1 - (sigma(cabral.richness.modall)^2)/(sigma(cabral.richness)^2)
## [1] 0.710061
#total variation have they explained, according to R2GLMM(m)
r.squaredGLMM(cabral.richness.modall)
## R2m R2c
## [1,] 0.6655305 0.8445342
57% of the variation between archipelagos is explained by the predictors. 71% of the variation within islands in an archipelago is explained by the predictors. The fixed effects explained 67% of the total variation and the random effects explained 84% of the variation.
Use appropriate hypothesis tests (as described in lecture) to test the significance of the predictors. How do you interpret the results of these tests, and the effects plots, in light of hypotheses for what controls species richness in islands and archipelagos? What are the denominator degrees of freedom for each predictor? This is essentially telling you how much replication there is for that predictor, minus the number of fitted parameters for that predictor. Do the denominator df make sense? Why or why not?

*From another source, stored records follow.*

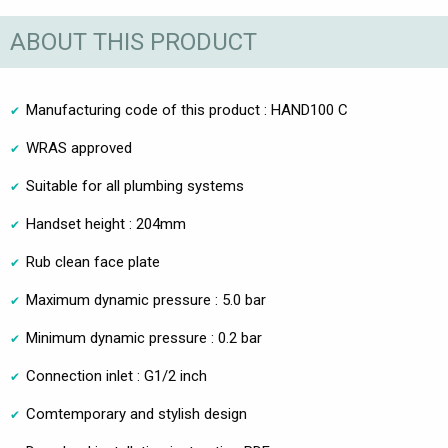
ABOUT THIS PRODUCT
Manufacturing code of this product : HAND100 C
WRAS approved
Suitable for all plumbing systems
Handset height : 204mm
Rub clean face plate
Maximum dynamic pressure : 5.0 bar
Minimum dynamic pressure : 0.2 bar
Connection inlet : G1/2 inch
Comtemporary and stylish design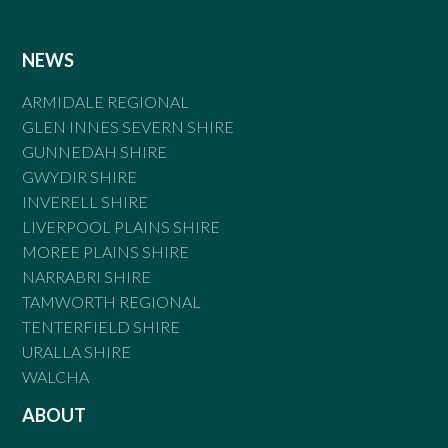
NEWS
ARMIDALE REGIONAL
GLEN INNES SEVERN SHIRE
GUNNEDAH SHIRE
GWYDIR SHIRE
INVERELL SHIRE
LIVERPOOL PLAINS SHIRE
MOREE PLAINS SHIRE
NARRABRI SHIRE
TAMWORTH REGIONAL
TENTERFIELD SHIRE
URALLA SHIRE
WALCHA
ABOUT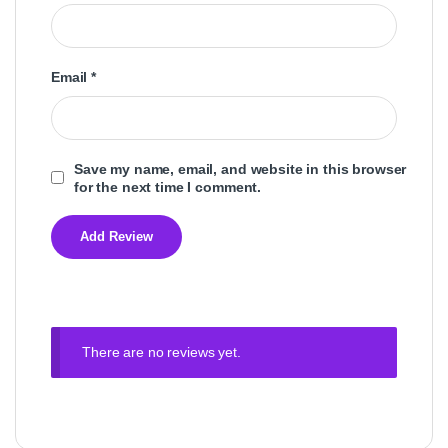
Email
*
Save my name, email, and website in this browser
for the next time I comment.
There are no reviews yet.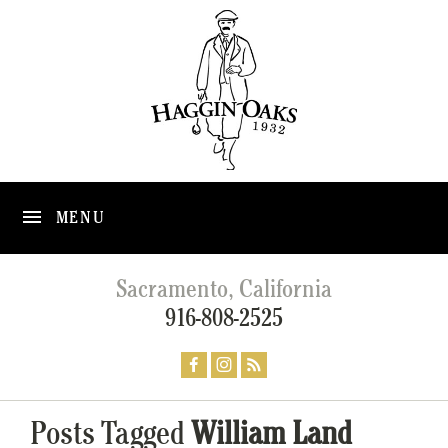
MENU
Sacramento, California
916-808-2525
Posts Tagged
William Land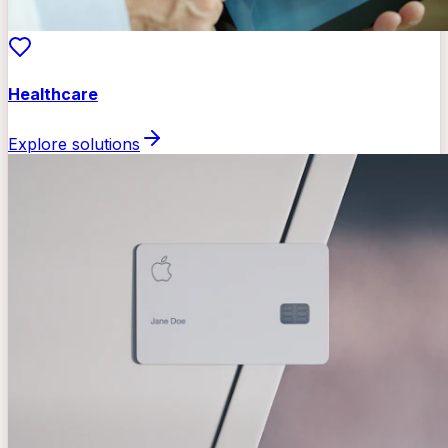
Healthcare
Explore solutions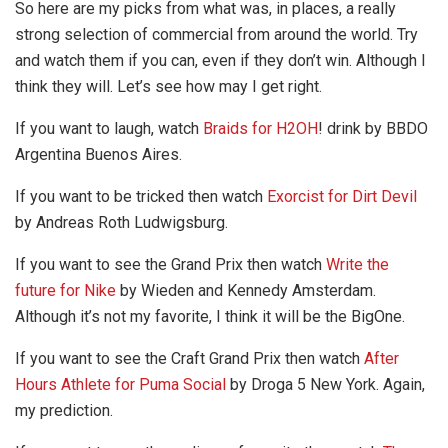
So here are my picks from what was, in places, a really
strong selection of commercial from around the world. Try
and watch them if you can, even if they don’t win. Although I
think they will. Let’s see how may I get right.
If you want to laugh, watch
Braids for H2OH
! drink by BBDO
Argentina Buenos Aires.
If you want to be tricked then watch
Exorcist for Dirt Devil
by Andreas Roth Ludwigsburg.
If you want to see the Grand Prix then watch
Write the
future for Nike
by Wieden and Kennedy Amsterdam.
Although it’s not my favorite, I think it will be the BigOne.
If you want to see the Craft Grand Prix then watch
After
Hours Athlete for Puma Social
by Droga 5 New York. Again,
my prediction.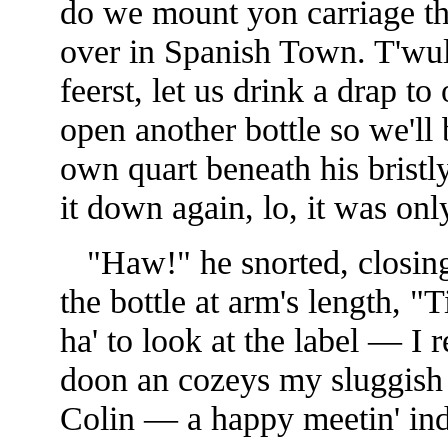
do we mount yon carriage the
over
in Spanish Town. T'wull
feerst, let us drink a drap t
open another bottle so we'll b
own quart beneath his brist
it down again, lo, it was only
"Haw!" he snorted, closing 
the bottle at arm's length, "
ha' to look at the label — I 
doon an cozeys my sluggish l
Colin — a happy meetin' in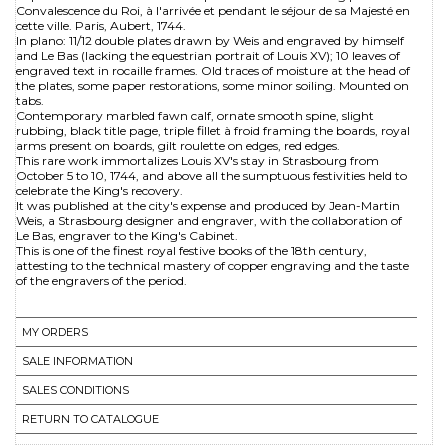
Convalescence du Roi, à l'arrivée et pendant le séjour de sa Majesté en
cette ville. Paris, Aubert, 1744.
In plano: 11/12 double plates drawn by Weis and engraved by himself
and Le Bas (lacking the equestrian portrait of Louis XV); 10 leaves of
engraved text in rocaille frames. Old traces of moisture at the head of
the plates, some paper restorations, some minor soiling. Mounted on
tabs.
Contemporary marbled fawn calf, ornate smooth spine, slight
rubbing, black title page, triple fillet à froid framing the boards, royal
arms present on boards, gilt roulette on edges, red edges.
This rare work immortalizes Louis XV's stay in Strasbourg from
October 5 to 10, 1744, and above all the sumptuous festivities held to
celebrate the King's recovery.
It was published at the city's expense and produced by Jean-Martin
Weis, a Strasbourg designer and engraver, with the collaboration of
Le Bas, engraver to the King's Cabinet.
This is one of the finest royal festive books of the 18th century,
attesting to the technical mastery of copper engraving and the taste
of the engravers of the period.
MY ORDERS
SALE INFORMATION
SALES CONDITIONS
RETURN TO CATALOGUE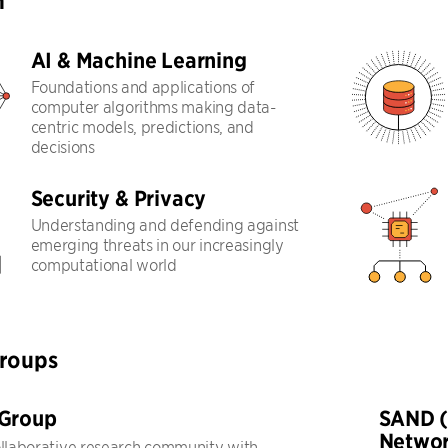
h
AI & Machine Learning
Foundations and applications of
computer algorithms making data-
centric models, predictions, and
decisions
Security & Privacy
Understanding and defending against
emerging threats in our increasingly
computational world
Groups
 Group
SAND (
Networ
ollaborative research community with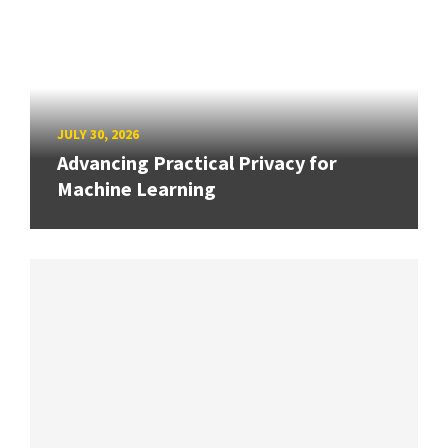
JULY 30, 2026
Advancing Practical Privacy for
Machine Learning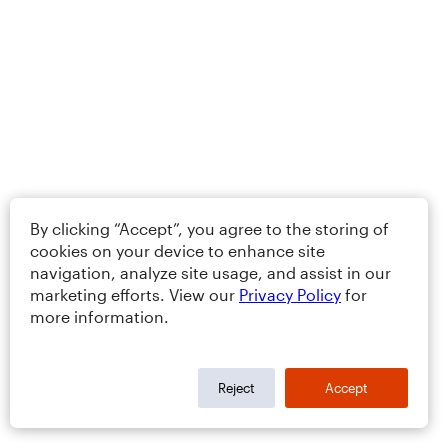
By clicking “Accept”, you agree to the storing of
cookies on your device to enhance site
navigation, analyze site usage, and assist in our
marketing efforts. View our
Privacy Policy
for
more information.
Reject
Accept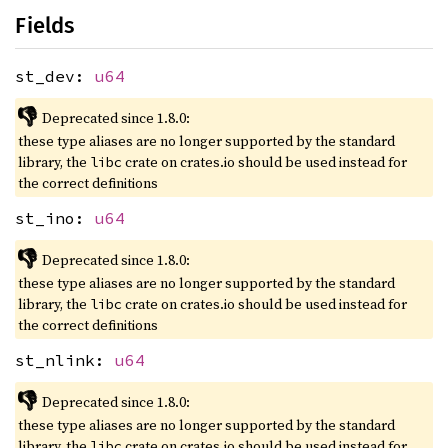
Fields
st_dev:
u64
👎
Deprecated since 1.8.0:
these type aliases are no longer supported by the standard
library, the
crate on crates.io should be used instead for
libc
the correct definitions
st_ino:
u64
👎
Deprecated since 1.8.0:
these type aliases are no longer supported by the standard
library, the
crate on crates.io should be used instead for
libc
the correct definitions
st_nlink:
u64
👎
Deprecated since 1.8.0:
these type aliases are no longer supported by the standard
library, the
crate on crates.io should be used instead for
libc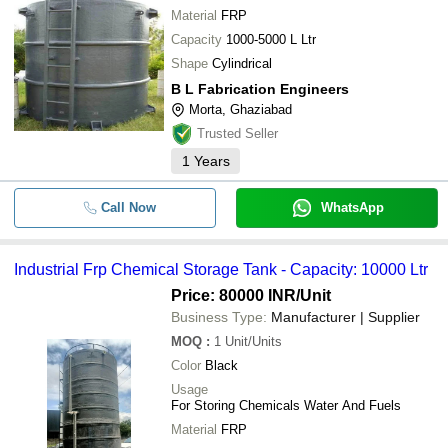
Material
FRP
Capacity
1000-5000 L Ltr
Shape
Cylindrical
B L Fabrication Engineers
Morta, Ghaziabad
Trusted Seller
1
Years
Call Now
WhatsApp
Industrial Frp Chemical Storage Tank - Capacity: 10000 Ltr
Price: 80000 INR
/Unit
Business Type:
Manufacturer | Supplier
MOQ
:
1
Unit/Units
Color
Black
Usage
For Storing Chemicals Water And Fuels
Material
FRP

anova(cabral.richness.modall, ddf = "Satterthwaite", type = 2)
## Type II Analysis of Variance Table with Satterthwaite's method
## Sum Sq Mean Sq NumDF DenDF F value Pr(>F)
## log(Area) 24.8240 24.8240 1 161.035 103.8734 < 2.2e-16 ***
## log(Elev + 1) 1.6588 1.6588 1 166.662 6.9410 0.009218 **
## log(Temp) 7.4969 7.4969 1 85.477 31.3702 2.542e-07 ***
## log(number.islands) 0.0721 0.0721 1 18.593 0.3016 0.589391
## log(distance) 3.2634 3.2634 1 20.072 13.6553 0.001426 **
## log(age) 0.6408 0.6408 1 19.028 2.6815 0.117952
## ---
## Signif. codes: 0 '***' 0.001 '**' 0.01 '*' 0.05 '.' 0.1 ' ' 1
Is the model we’ve used the best model? Often I just stick with one big model when the ratio of data to parameters is pretty good. But one might instead prefer to find the best model(s), while accounting for model selection uncertainty. Use AICc in some capacity to assess which predictors are important, what the ‘best’ model is, and how sure you are about what the best model is. The details of how you do it are up to you, as long as it seems justifiable. Remember to set REML=FALSE when comparing models with different sets of predictors.